Posted by on 18 Oct 2013 in Personal |

Open and honest communication is the key to successful relationships. But what do you do when you don’t speak the same love language?

Photo Source: www.creationswap.com by Carlos Gomes

Photo Source: www.creationswap.com by Carlos Gomes

My wife and I recently started reading The Five Love Languages by Dr. Gary Chapman. We do this on road trips, sometimes, where she reads aloud while I drive. Though I must say we rarely actually finish the books we start.

This particular road-trip was in celebration of our anniversary. I was able to surprise her with a wonderful anniversary present, something she wasn’t at all expecting. She actually started crying at the joy and surprise of it. I love doing things for her that make her feel special, things that make me feel needed, and things that express my “love language,” which is apparently, acts of service.

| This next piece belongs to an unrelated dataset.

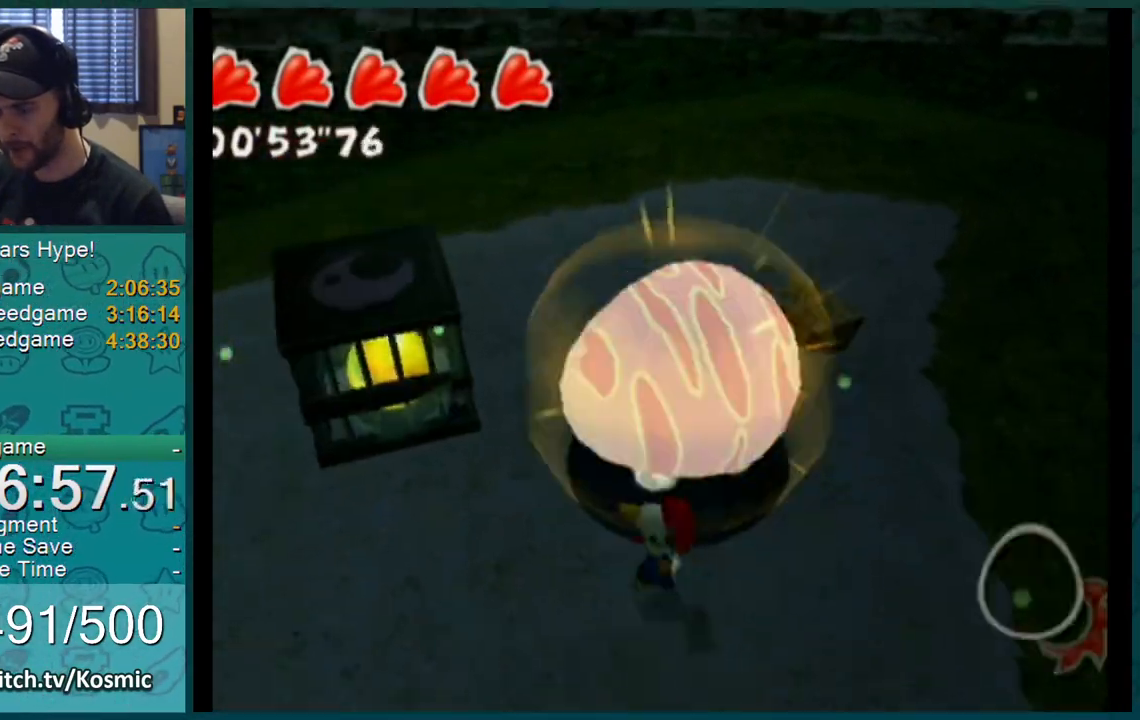
{"buttons": [], "left_stick": "up-left", "right_stick": "center", "events": [[50, "right_stick", "right"], [167, "left_stick", "up-left"], [267, "right_stick", "center"]]}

Over the years we’ve discovered that we both have different needs, and that we don’t always give love in the same way that we most naturally receive it. Either can be challenging, to say the least. Dr. Chapman says that marriages often end because spouses are speaking the wrong love languages to one another. And in most cases they don’t even realize it.

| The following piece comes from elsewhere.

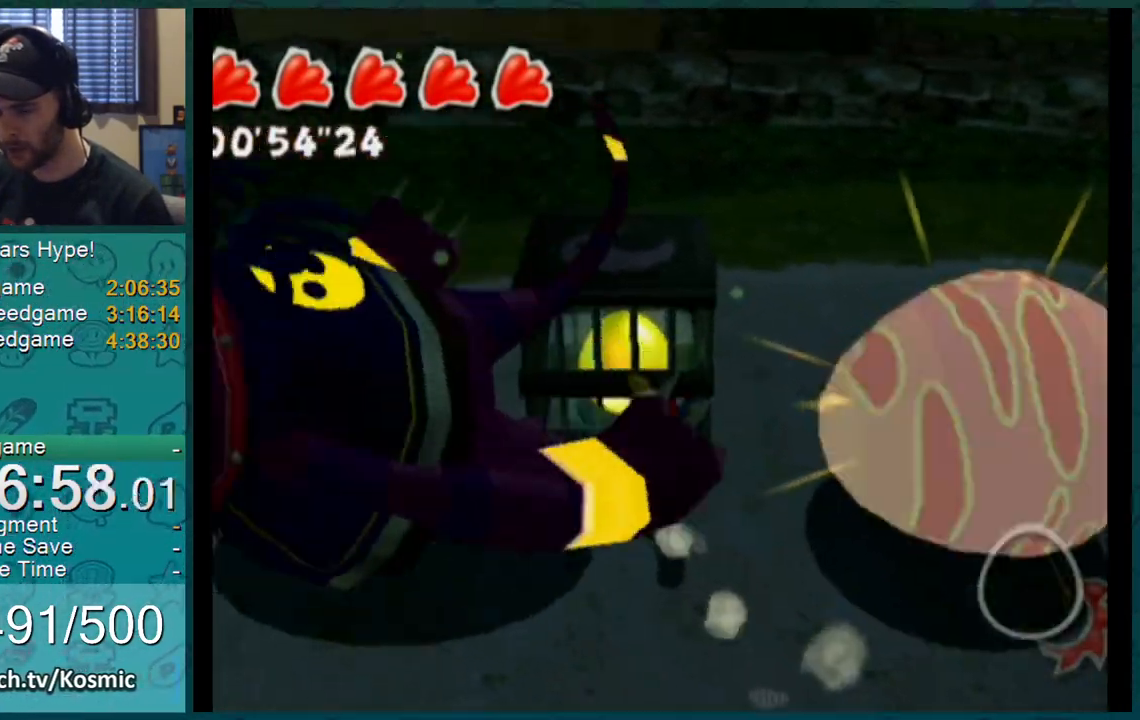
{"buttons": [], "left_stick": "up", "right_stick": "center", "events": [[83, "left_stick", "up"]]}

I’m certainly not a doctor of anything, and my own marriage is a work-in-progress. But my experience has been that in order to have success in any relationship, it all boils down to understanding the other’s needs and expectations. This is true of any relationship, be it marriage, an employee-employer relationship, or salesperson to customer relationship.

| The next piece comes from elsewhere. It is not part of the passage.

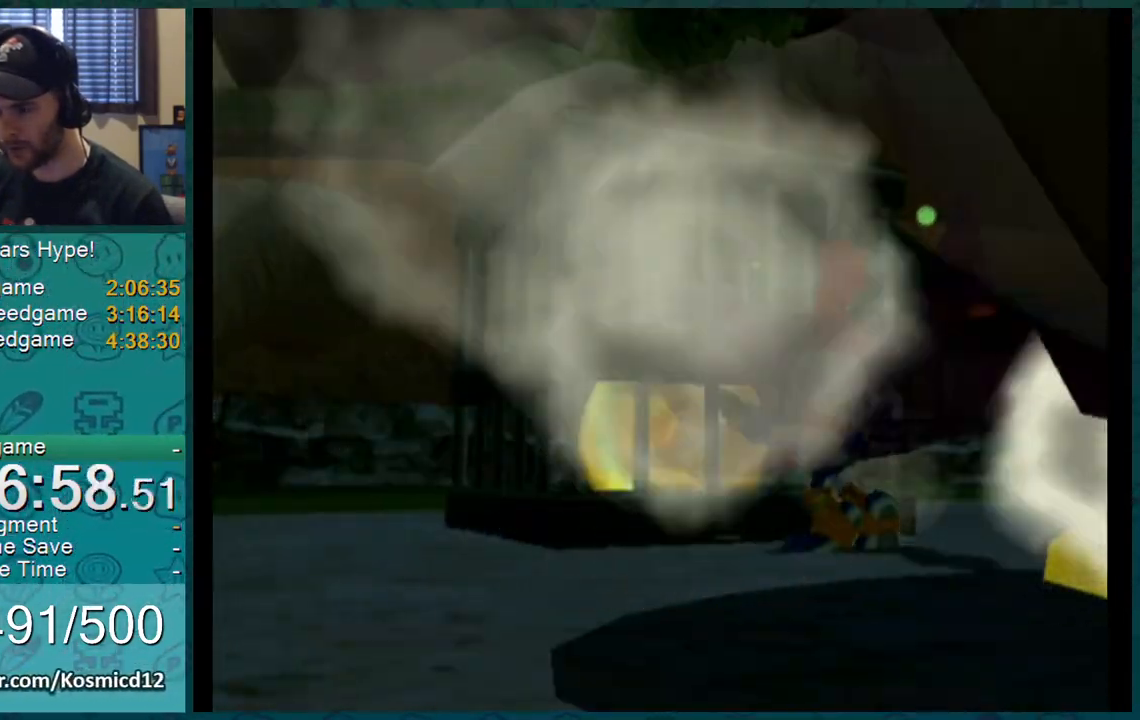
{"buttons": [], "left_stick": "up", "right_stick": "center", "events": []}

In order to understand the other person’s needs, one must engage in open and honest communication. When my wife tells me her “love tank” is getting empty it means I’ve not been giving her the compliments and the words of affirmation that she needs to feel loved. It’s not easy for her to say, and not easy for me to hear. Open and honest communication can sometimes be awkward, and even hurt. It’s not a good feeling to know that the love I have for my spouse is not being translated and felt to the same degree.

Unfortunately our marriage certificate didn’t also come with a certificate of being able to communicate mind-to-mind.

Marriage is hard work. As we’re learning to speak each other’s love languages, miscommunication inevitably occurs. After all, we’re taking something emotional, something in the mind and the heart, and attempting to cross the divide between one person and another.

So we read books and blogs, listen to speakers and seminars, and learn about love languages, all in an attempt to make our relationships work. Because it’s the most wonderful miraculous thing in the world to be loved and understood, and to love and understand in return.